The  world  economy has suffered considerably since the start of the trade war some 15 months ago  when President Trump started  imposing tariffs on Chinese imports in a bid to correct a huge trade deficit. China responded with tariffs of its  own  on US imports.

There  were talks by some trade officials and announcements of the two sides stepping back on some early  claims and positions. But the trade war proceeded like a roller coaster ride, with talks hopeful one day, grievously disappointing the next.

While America’s soybean farmers were most directly affected along with China’s manufacturers and exporters, collateral damage was felt by nations around the world, for the US  is  the world’s biggest importer and China is the biggest exporter. As one report put it,  the damage was felt all the way from the fjords of Iceland to the auto factories of Japan.

The International Monetary  Fund (IMF) said  the fallout in various countries from the trade war slowed global growth  in 2019 to 3 percent, the lowest in a decade. The damage was particularly felt in European countries which  rely  heavily  on  exports, the Eurpean Union’s economic and financial affairs commissioner  said.   Germany’s trade group revised downwards its export forecast for2019 to just 0.5 percent from 1.5 percent. Iceland which has become dependent on tourism  reported arrivals are down 15.6 percent from last year.

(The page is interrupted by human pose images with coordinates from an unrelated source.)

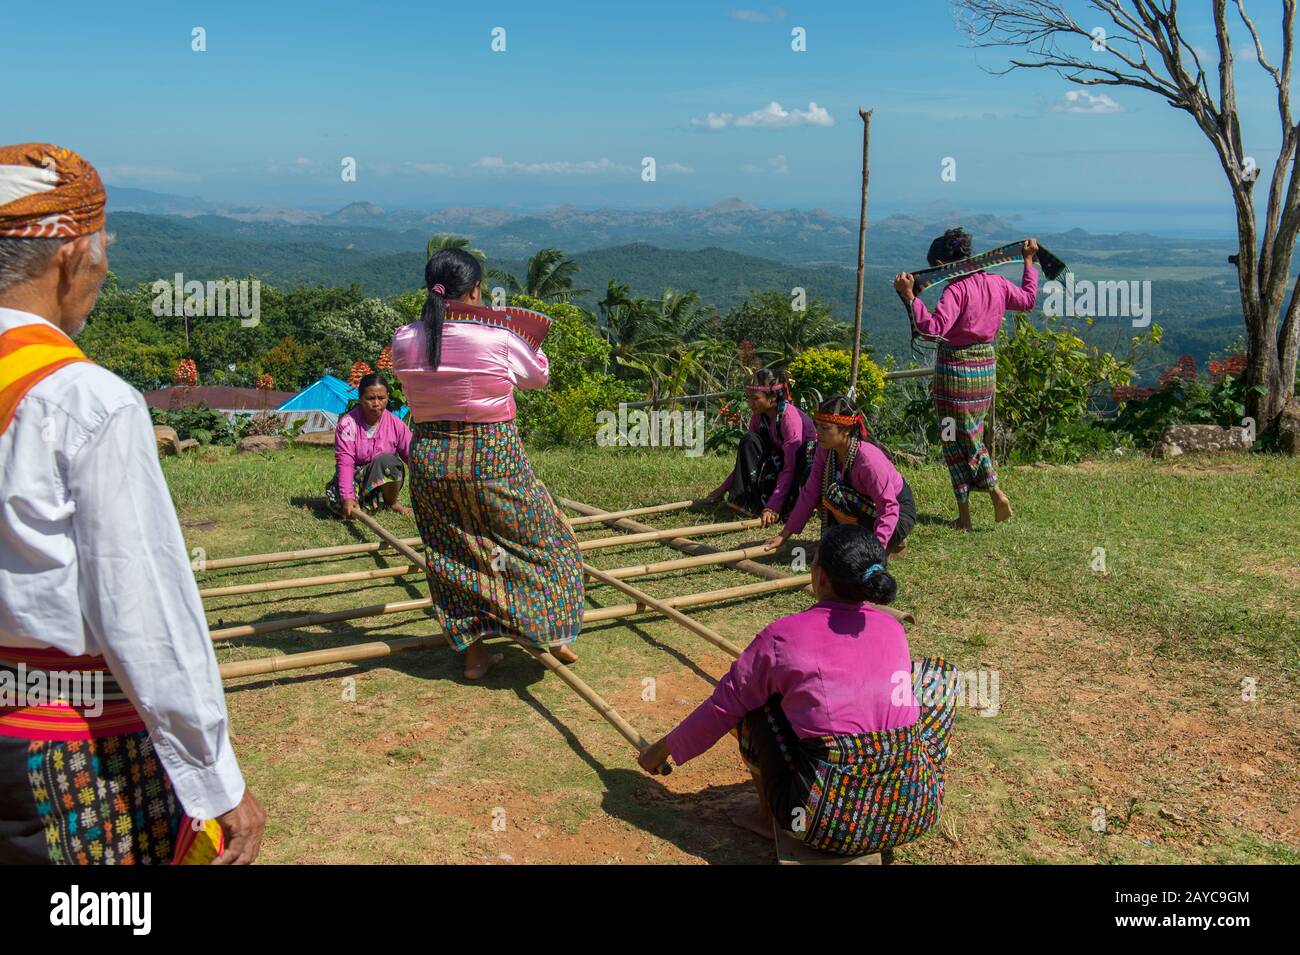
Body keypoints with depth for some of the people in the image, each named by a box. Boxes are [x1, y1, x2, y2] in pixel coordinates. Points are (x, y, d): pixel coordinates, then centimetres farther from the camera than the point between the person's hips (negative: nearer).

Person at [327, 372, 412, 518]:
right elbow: (344, 463, -23)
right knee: (336, 502, -31)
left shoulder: (395, 424, -10)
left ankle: (392, 503, -7)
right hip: (356, 476, -1)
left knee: (387, 460, -33)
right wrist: (347, 497, -35)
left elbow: (412, 456, -12)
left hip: (385, 478, 1)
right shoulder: (347, 424, -15)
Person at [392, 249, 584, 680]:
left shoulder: (404, 341, -5)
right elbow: (539, 375, 2)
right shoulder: (499, 338, -15)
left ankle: (473, 653, 22)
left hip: (429, 459, 4)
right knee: (540, 539, 16)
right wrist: (525, 334, 17)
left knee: (453, 555, 15)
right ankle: (554, 634, 22)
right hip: (492, 458, -3)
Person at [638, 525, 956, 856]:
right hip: (915, 813, 4)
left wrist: (664, 748, 22)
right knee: (940, 673, 22)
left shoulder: (783, 636, -7)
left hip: (824, 824, -3)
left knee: (753, 697, 14)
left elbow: (723, 707, 4)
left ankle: (769, 814, 21)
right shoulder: (893, 629, 6)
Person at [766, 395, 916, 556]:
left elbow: (889, 508, -33)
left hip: (900, 515, -7)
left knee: (835, 493, -28)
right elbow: (811, 492, -7)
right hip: (868, 507, 7)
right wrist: (784, 535, -11)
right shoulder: (826, 449, -11)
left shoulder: (869, 459, -32)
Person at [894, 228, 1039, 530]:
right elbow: (1028, 299, 20)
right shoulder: (996, 283, 3)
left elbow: (933, 327, -32)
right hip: (987, 366, 7)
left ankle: (964, 515, 10)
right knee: (972, 436, 22)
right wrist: (1029, 262, 31)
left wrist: (910, 295, -31)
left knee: (955, 440, 5)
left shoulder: (955, 290, -20)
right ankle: (996, 492, 8)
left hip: (956, 368, -7)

Developing countries like the Philippines may fail to sustain the higher economic growth they need to reduce poverty, as the US-China trade war has reached a “critical threshhold,” Finance Secretary Carlos Dominguez III said. ”Beyond this point we see a world thrown into economic decline.”

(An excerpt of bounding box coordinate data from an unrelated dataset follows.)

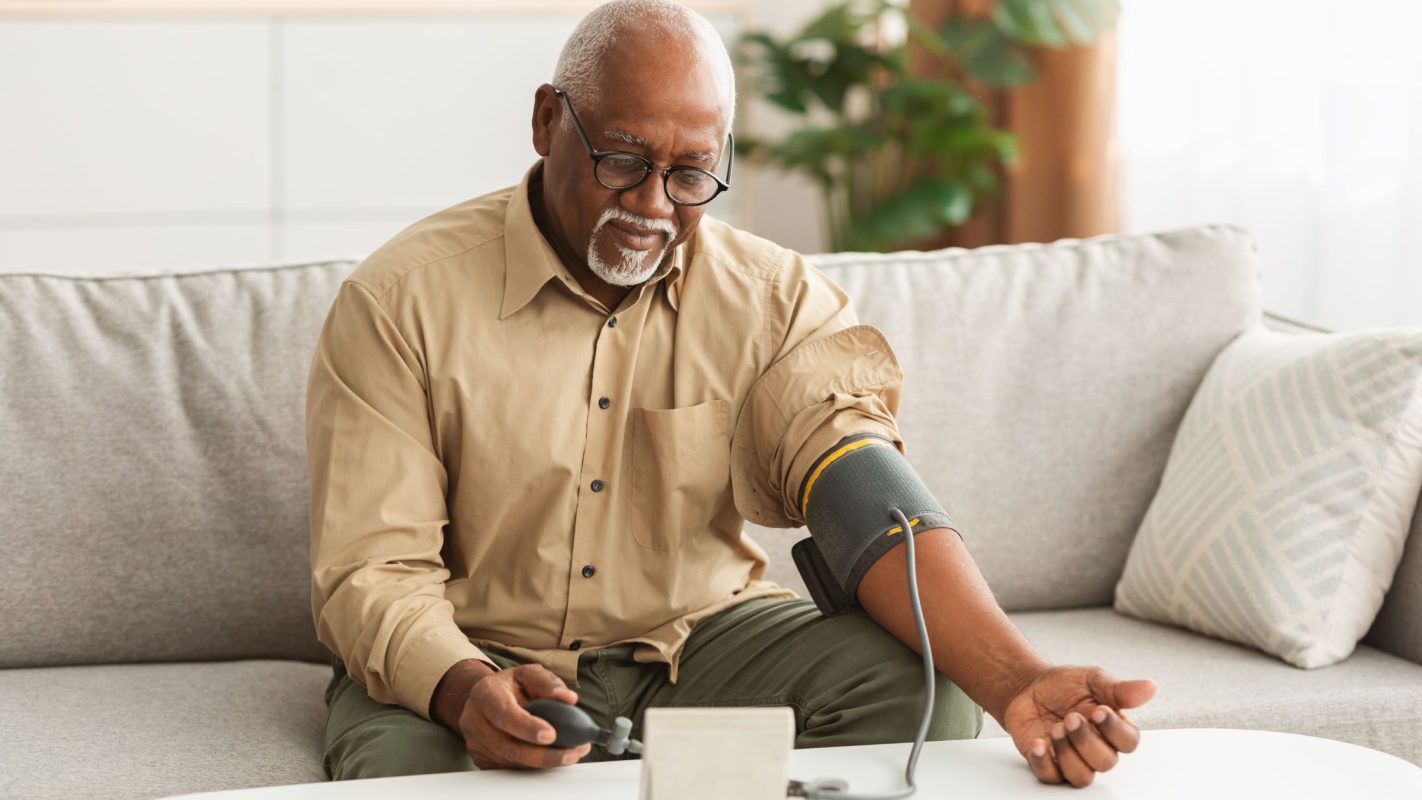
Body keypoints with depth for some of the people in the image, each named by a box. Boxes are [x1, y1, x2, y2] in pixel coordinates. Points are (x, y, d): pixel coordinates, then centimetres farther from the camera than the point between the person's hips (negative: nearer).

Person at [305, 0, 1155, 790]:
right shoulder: (403, 300, -11)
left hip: (699, 634, 4)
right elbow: (372, 574, -14)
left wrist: (1016, 683, -38)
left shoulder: (778, 299, -4)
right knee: (406, 764, -38)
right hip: (470, 652, -4)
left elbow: (868, 497, -19)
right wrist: (467, 691, -38)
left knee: (921, 685, -21)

The escalating trade tensions between Washington and Beijing raise the prospect of global economic slowdown, he said. Forty-seven  percent of low-income countries  are now in “debt distress,” he said, referring to difficulties in servicing national debts.

After President Trump voiced his expectation that US and China may be able to sign an agreement ending their trade war by Novemer 16-17,  China Vice Foreign Minister Le Yucheng confirmed that progress has indeed been made in the talks. Any problem can be solved as long as both sides respect each other, he said at the Xiangshan Forum in  Beijing. “The world wants China and the US  to end their trade war.” he said.

This is the most hopeful report yet on the US-China trade war. We join in  the hope, shared by all nations around the world, that finally, agreement will be reached and a major obstacle to world economic progress will finally be removed.